**PROBLEM:** Take each line of the entries below that contains "Within" and copy it.

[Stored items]
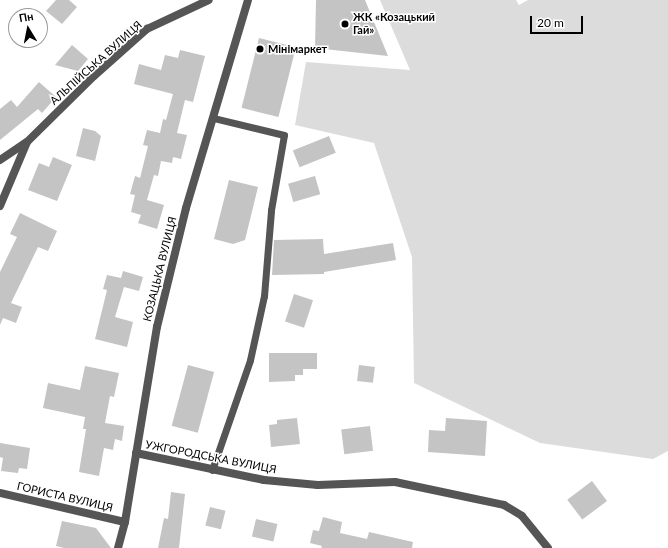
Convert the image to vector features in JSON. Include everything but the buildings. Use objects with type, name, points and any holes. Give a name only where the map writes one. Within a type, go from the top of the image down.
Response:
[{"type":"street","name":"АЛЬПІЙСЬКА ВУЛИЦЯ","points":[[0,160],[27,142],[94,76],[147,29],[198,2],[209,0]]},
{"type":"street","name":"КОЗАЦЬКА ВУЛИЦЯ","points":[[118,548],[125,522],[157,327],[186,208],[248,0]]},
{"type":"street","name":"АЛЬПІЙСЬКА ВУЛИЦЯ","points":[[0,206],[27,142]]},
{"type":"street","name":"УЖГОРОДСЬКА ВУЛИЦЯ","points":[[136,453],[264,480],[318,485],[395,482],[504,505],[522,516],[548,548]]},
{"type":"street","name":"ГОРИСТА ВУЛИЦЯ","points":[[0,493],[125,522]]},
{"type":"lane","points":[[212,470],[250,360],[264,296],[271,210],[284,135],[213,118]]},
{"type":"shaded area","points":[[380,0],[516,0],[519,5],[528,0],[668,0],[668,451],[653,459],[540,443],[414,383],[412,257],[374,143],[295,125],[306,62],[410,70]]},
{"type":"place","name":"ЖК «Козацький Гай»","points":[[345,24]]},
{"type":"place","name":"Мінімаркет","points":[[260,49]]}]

---

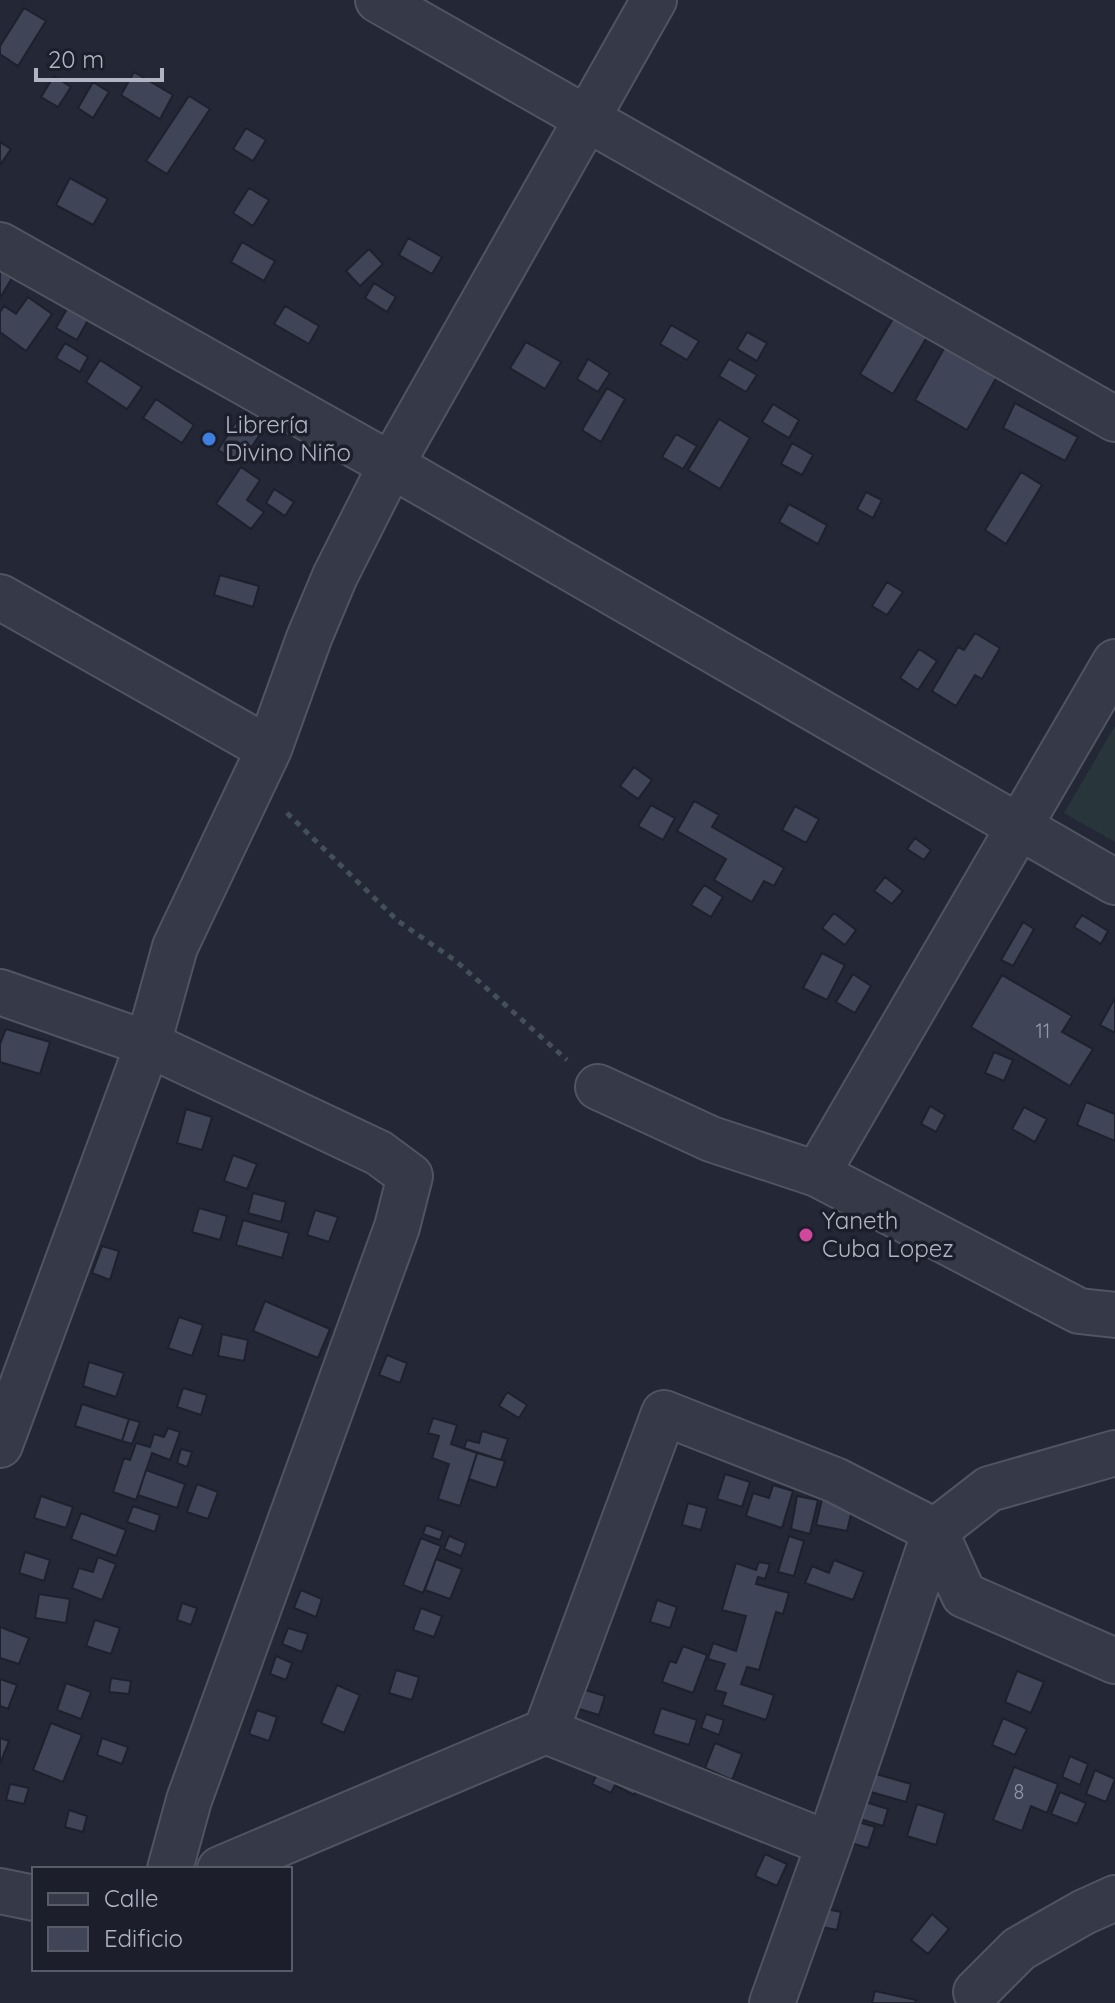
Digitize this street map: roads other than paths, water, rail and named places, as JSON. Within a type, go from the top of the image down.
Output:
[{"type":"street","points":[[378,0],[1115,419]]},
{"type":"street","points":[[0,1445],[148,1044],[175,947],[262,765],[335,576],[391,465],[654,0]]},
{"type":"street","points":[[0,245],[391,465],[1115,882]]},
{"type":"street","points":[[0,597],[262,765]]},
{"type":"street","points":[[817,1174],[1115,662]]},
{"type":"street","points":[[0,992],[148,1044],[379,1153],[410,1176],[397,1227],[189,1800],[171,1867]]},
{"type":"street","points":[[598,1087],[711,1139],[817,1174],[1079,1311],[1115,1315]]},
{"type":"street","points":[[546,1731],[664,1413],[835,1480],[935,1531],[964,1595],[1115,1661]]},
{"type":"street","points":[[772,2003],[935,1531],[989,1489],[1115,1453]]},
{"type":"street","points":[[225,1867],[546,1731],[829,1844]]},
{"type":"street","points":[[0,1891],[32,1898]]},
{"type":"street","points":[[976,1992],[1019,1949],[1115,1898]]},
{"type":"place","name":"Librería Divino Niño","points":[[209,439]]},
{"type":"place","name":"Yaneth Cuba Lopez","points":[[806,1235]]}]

**TASK SOLUTION:**
Convert the image to vector features in JSON. Include everything but the buildings. Use objects with type, name, points and any holes. Give a name only where the map writes one. Within a type, go from the top of the image down.
Digitize this street map: roads other than paths, water, rail and named places, as JSON. Within a type, go from the top of the image down.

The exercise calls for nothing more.